You don't have to have worked in restaurants to love them—or even to cover them. But we all have work to do to become better customers in this new era of hospitality.

Eight Great Bites

Some of my favorite food memories from the road this year.

Nami Nori, New York City

Chef de cuisine Jihan Lee's sushi hand rolls, including a tuna, sea bass, caviar, uni, and black truffle one, stacked on top of warm seasoned rice and wrapped in crunchy nori, are the best bites I've eaten this year.

Carne Mare, New York City

The sleeper hit is 2000 F&W Best New Chef Andrew Carmellini's tender and funky Gorgonzola-cured Wagyu strip loin, sure to be imitated by chefs across the country.

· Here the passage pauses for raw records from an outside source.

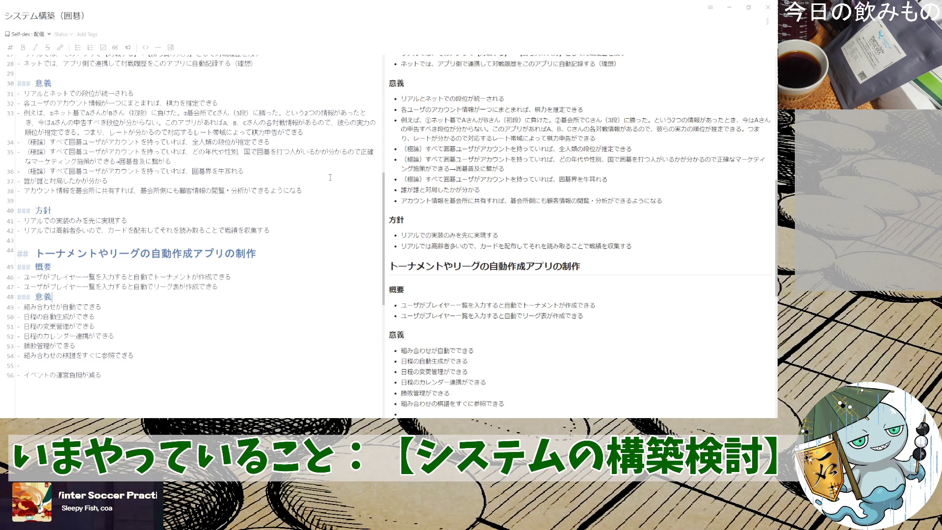
pyautogui.press('Return')
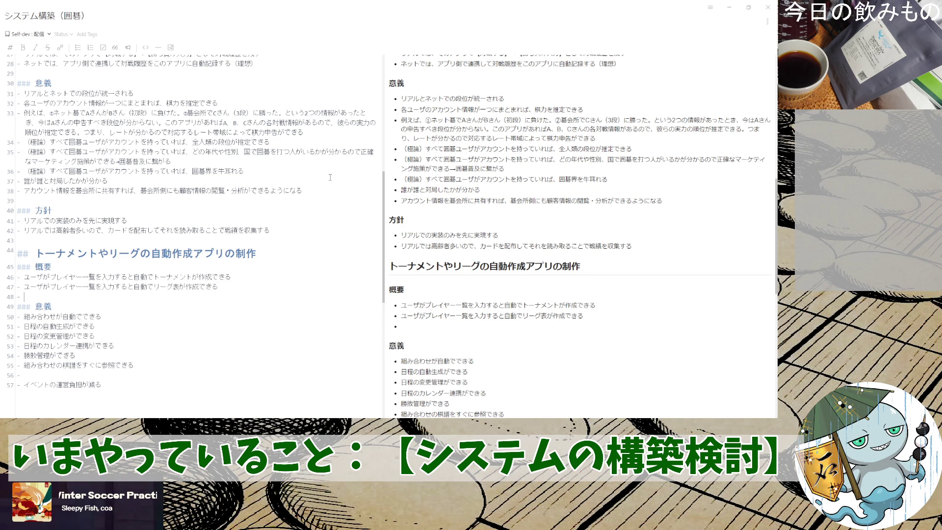
pyautogui.write('しょうはい')
pyautogui.press('space')
pyautogui.write('のにゅうりょくが')
pyautogui.press('space')
pyautogui.write('できる')
pyautogui.press('Return')
pyautogui.press('Return')
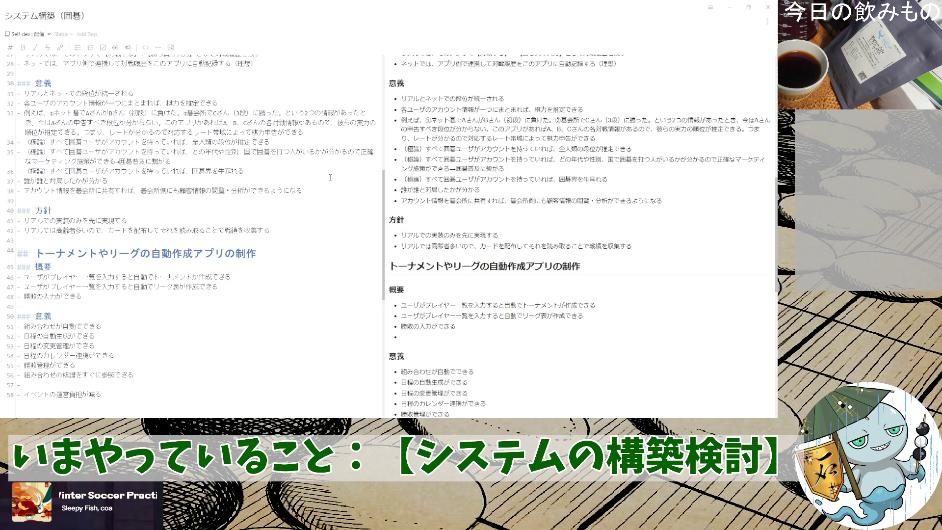
# - Reword the tournament item to end in '作成機能' instead of できる
pyautogui.press('Up')
pyautogui.press('Up')
pyautogui.press('End')
pyautogui.press('BackSpace')
pyautogui.press('BackSpace')
pyautogui.press('BackSpace')
pyautogui.write('昨日')
pyautogui.press('space')
pyautogui.press('space')
pyautogui.press('Return')
# - Reword the league-table and result-entry items to end in 機能 ('勝敗の入力機能')
pyautogui.press('Down')
pyautogui.press('BackSpace')
pyautogui.press('BackSpace')
pyautogui.press('BackSpace')
pyautogui.write('kunpaiuy')
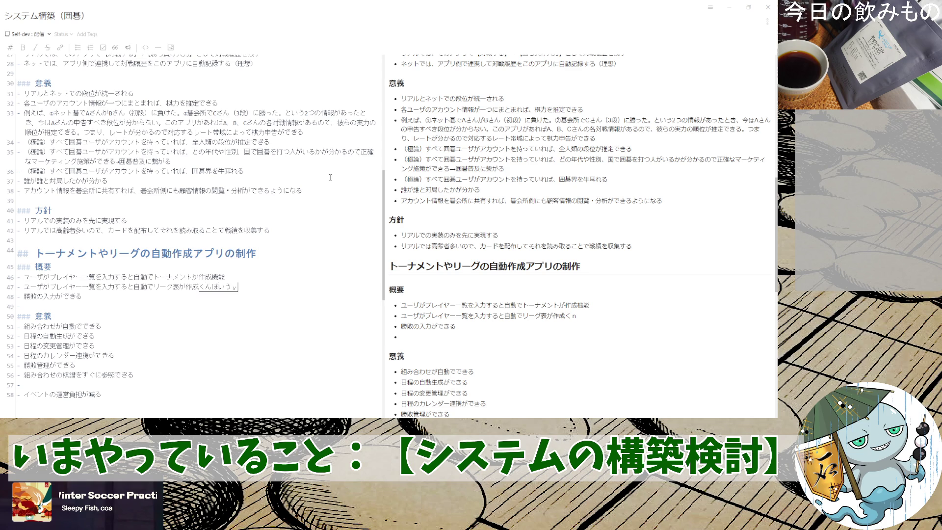
pyautogui.press('BackSpace')
pyautogui.press('BackSpace')
pyautogui.press('BackSpace')
pyautogui.press('BackSpace')
pyautogui.press('BackSpace')
pyautogui.write('kinou')
pyautogui.press('space')
pyautogui.press('Return')
pyautogui.press('Down')
pyautogui.press('BackSpace')
pyautogui.press('BackSpace')
pyautogui.press('BackSpace')
pyautogui.press('BackSpace')
pyautogui.write('kinou')
pyautogui.press('space')
pyautogui.press('Return')
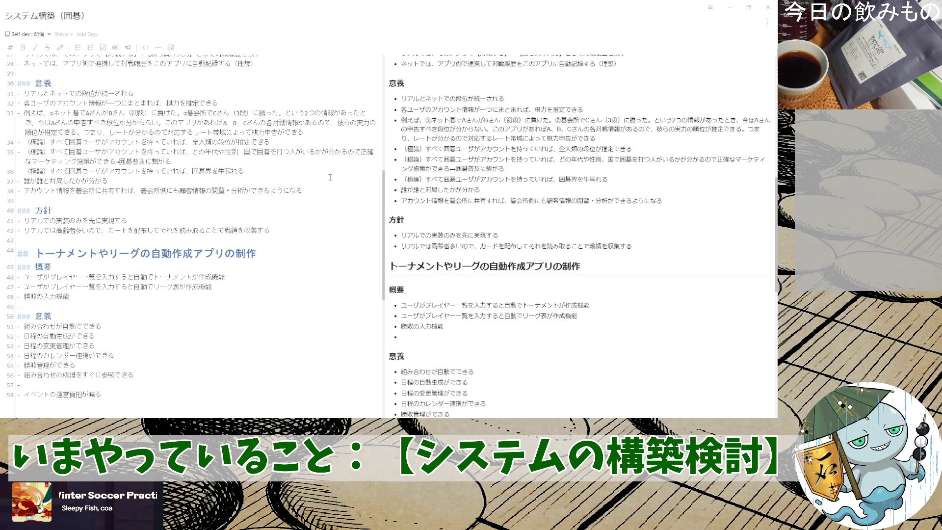
pyautogui.scroll(5, 329, 177)
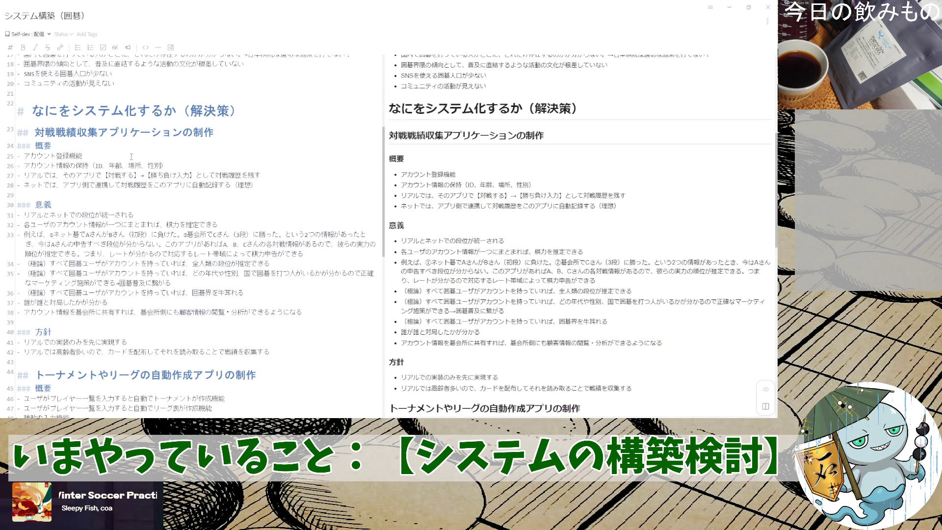
# - Delete 'を残す' from the 対戦履歴 bullet to reword it as 対戦履歴登録機能
pyautogui.click(275, 178)
pyautogui.press('BackSpace')
pyautogui.press('BackSpace')
pyautogui.press('BackSpace')
pyautogui.write('登録機能')
pyautogui.press('BackSpace')
pyautogui.press('BackSpace')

L'Industrie Pizzeria, Brooklyn

The pizzaiolosat the recently expanded slice joint L'industrie are turning out some of my favorite pizza in New York right now. Order the spicy salami slice with hot honey.

Horn Barbecue, Oakland, California

Of course you should order 2021 F&W BNC Matt Horn's slices of jiggly brisket, but don't sleep on his jalapeño sausage, oozing with cheddar (order an extra link fora breakfast hash the next day), or the sides, especially his mac and cheese. Read more about chef Horn here.

Greyfield Inn, Cumberland Island, Georgia

Greyfield, a secluded base camp for nature adventurers, is unlike any place on earth. Chef Jada Veljkov makes every ingredient count in dishes like crispy, juicy porchetta and a standout shrimp and grits.

Bombera, Oakland, California

No bells and whistles here, just really nice folks serving the food of Mexico and Caliornia in an old fire station. You'll want two orders of the taquitos and extra bags of chef-owner Dominica Rice-Cisneros' thick, salty tortilla chips and guacamole.

Valley Bar And Bottle, Sonoma, California

The Valley team turns out pure and soulful cooking from a pocket-size kitchen, including stewed shelling beans with sumac and a seeded green goddess salad.

Maiz De La Vida And Chopper, Nashville

This power pop-up duo featuring a masa specialist and a cocktail bar makes for a fun afternoon in East Nashville. Try the vegetable taco from Maiz de la Vida's food truck with a pitch- perfect piña colada from the tiki bar, Chopper.